A recent California Court of Appeals decision served as a reminder of the long-standing rule in California that the mutual intent of the parties will always control the interpretation of potentially conflicting provisions in an insurance contract. In its recent decision in Gemini Ins. Co. v. Delos Ins. Co. (Dec. 5, 2012, B239533) __ Cal.App.4th __ [2012 WL 6050774] [Second Dist., Div. Five], the Court of Appeals was faced with the task of interpreting the inter-insured exclusion (i.e., an exclusion for claims between two insureds) in a liability policy as it applied to an additional insured named in the policy when the additional insured’s property has been damaged.
The Facts: A restaurant owner, and tenant to the property, negligently caused a fire which caused damage to property of the landlord. The landlord was an additional insured under the policy at issue, which insured him from liability for acts caused by the restaurant. The policy also contained an exclusion for claims asserted between two insureds. After the fire, the landlord sought relief from the restaurant for damage to his property. On a motion for summary judgment by the landlord’s insurer, the landlord argued that he was not an insured under the policy, and therefore the inter-insured exclusion did not apply. The trial court granted the motion.
Disposition: Affirmed. On appeal, the court addressed the issue as one of contract interpretation. Citing to the long-standing rules of contract interpretation, the court stated:
The rules are well established. In interpreting an insurance policy, we follow the general rules of contract interpretation. We give effect to the mutual intention of the parties, determined, if possible, from the written provisions of the contract. The clear and explicit meaning of those provisions, interpreted in their ordinary and popular sense, controls (Topanga and Victory Partners v. Toghia (2002) 103 Cal.App.4th 775, 779-780. ‘[E]xclusionary clauses are interpreted narrowly, whereas clauses identifying coverage are interpreted broadly.’ (Garvey v. State Farm Fire & Casualty Co. (1989) 48 Cal.3d 395, 406.

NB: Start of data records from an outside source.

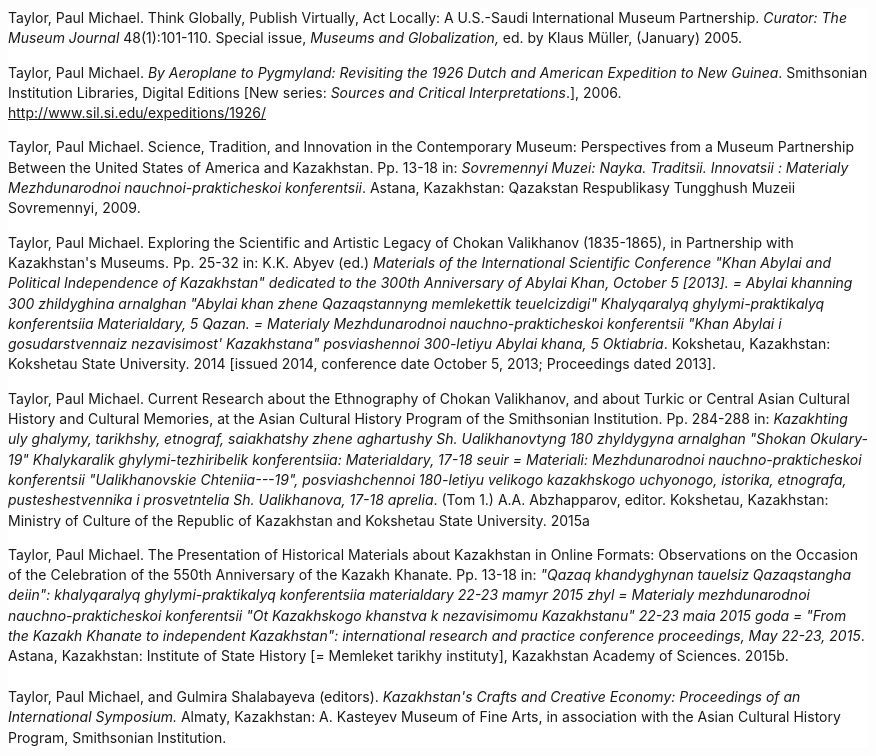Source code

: Taylor, Paul Michael. Think Globally, Publish Virtually, Act Locally: A
U.S.-Saudi International Museum Partnership. *Curator: The Museum
Journal* 48(1):101-110. Special issue, *Museums and Globalization,* ed.
by Klaus Müller, (January) 2005.

Taylor, Paul Michael. *By Aeroplane to Pygmyland: Revisiting the 1926
Dutch and American Expedition to New Guinea*. Smithsonian Institution
Libraries, Digital Editions \[New series: *Sources and Critical
Interpretations*.\], 2006. <http://www.sil.si.edu/expeditions/1926/>

Taylor, Paul Michael. Science, Tradition, and Innovation in the
Contemporary Museum: Perspectives from a Museum Partnership Between the
United States of America and Kazakhstan. Pp. 13-18 in: *Sovremennyi
Muzei: Nayka. Traditsii. Innovatsii : Materialy Mezhdunarodnoi
nauchnoi-prakticheskoi konferentsii*. Astana, Kazakhstan: Qazakstan
Respublikasy Tungghush Muzeii Sovremennyi, 2009.

Taylor, Paul Michael. Exploring the Scientific and Artistic Legacy of
Chokan Valikhanov (1835-1865), in Partnership with Kazakhstan's Museums.
Pp. 25-32 in: K.K. Abyev (ed.) *Materials of the International
Scientific Conference "Khan Abylai and Political Independence of
Kazakhstan" dedicated to the 300th Anniversary of Abylai Khan, October 5
\[2013\]. = Abylai khanning 300 zhildyghina arnalghan \"Abylai khan
zhene Qazaqstannyng memlekettik teuelcizdigi\" Khalyqaralyq
ghylymi-praktikalyq konferentsiia Materialdary, 5 Qazan. = Materialy
Mezhdunarodnoi nauchno-prakticheskoi konferentsii \"Khan Abylai i
gosudarstvennaiz nezavisimost\' Kazakhstana\" posviashennoi 300-letiyu
Abylai khana, 5 Oktiabria*. Kokshetau, Kazakhstan: Kokshetau State
University. 2014 \[issued 2014, conference date October 5, 2013;
Proceedings dated 2013\].

Taylor, Paul Michael. Current Research about the Ethnography of Chokan
Valikhanov, and about Turkic or Central Asian Cultural History and
Cultural Memories, at the Asian Cultural History Program of the
Smithsonian Institution. Pp. 284-288 in: *Kazakhting uly ghalymy,
tarikhshy, etnograf, saiakhatshy zhene aghartushy Sh. Ualikhanovtyng 180
zhyldygyna arnalghan "Shokan Okulary-19" Khalykaralik
ghylymi-tezhiribelik konferentsiia: Materialdary, 17-18 seuir =
Materiali: Mezhdunarodnoi nauchno-prakticheskoi konferentsii
"Ualikhanovskie Chteniia---19", posviashchennoi 180-letiyu velikogo
kazakhskogo uchyonogo, istorika, etnografa, pusteshestvennika i
prosvetntelia Sh. Ualikhanova, 17-18 aprelia*. (Tom 1.) A.A.
Abzhapparov, editor. Kokshetau, Kazakhstan: Ministry of Culture of the
Republic of Kazakhstan and Kokshetau State University. 2015a

Taylor, Paul Michael. The Presentation of Historical Materials about
Kazakhstan in Online Formats: Observations on the Occasion of the
Celebration of the 550th Anniversary of the Kazakh Khanate. Pp. 13-18
in: *\"Qazaq khandyghynan tauelsiz Qazaqstangha deiin\": khalyqaralyq
ghylymi-praktikalyq konferentsiia materialdary 22-23 mamyr 2015 zhyl =
Materialy mezhdunarodnoi nauchno-prakticheskoi konferentsii \"Ot
Kazakhskogo khanstva k nezavisimomu Kazakhstanu\" 22-23 maia 2015 goda =
\"From the Kazakh Khanate to independent Kazakhstan\": international
research and practice conference proceedings, May 22-23, 2015*. Astana,
Kazakhstan: Institute of State History \[= Memleket tarikhy instituty\],
Kazakhstan Academy of Sciences. 2015b.\
\
Taylor, Paul Michael, and Gulmira Shalabayeva (editors). *Kazakhstan's
Crafts and Creative Economy: Proceedings of an International Symposium.*
Almaty, Kazakhstan: A. Kasteyev Museum of Fine Arts, in association with
the Asian Cultural History Program, Smithsonian Institution.


[^1]: Director, Asian Cultural History Program (and) Research
[^2]: The ACHP's only other IPAM grant received, prior to the end of
[^3]: Some text and illustrations in this paper are drawn from material
[^4]: Some artists use both their Russian and Kazakh names (the latter
[^5]: Recently, within the Smithonian's Museum of Natural History,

The appellate court found that the inter-insured exclusion did not bar recovery by the landlord for damage to his property, but not because the landlord wasn’t an insured under the policy. The court found that the inter-insured exclusion only barred recovery when the landlord (an additional insured) was being charged with liability as a result of the tenant’s (the named insured) negligence in causing the fire at the restaurant, and the landlord sought recovery directly from the tenant. That was not the case. The landlord only sought to recover for the damage to his property; no one sought to hold the landlord liable for the fire. Since the intent of the additional insured provision was to protect the landlord from liability (not limit recovery for damage to property), he would not be considered an additional insured for purposes of his recovering for damage to his own property. The court therefore looked past the literal interpretation of the policy to give effect to the parties’ intent based on a broad reading of the provision identifying coverage.
The court of appeals further found that instances such as this, where a landlord insists on being added as an additional insured under a tenant’s liability policy, are common practice. Thus, clearly, the landlord intended to be added to limit its liability for acts of the tenant, not to limit its recovery for damage to property.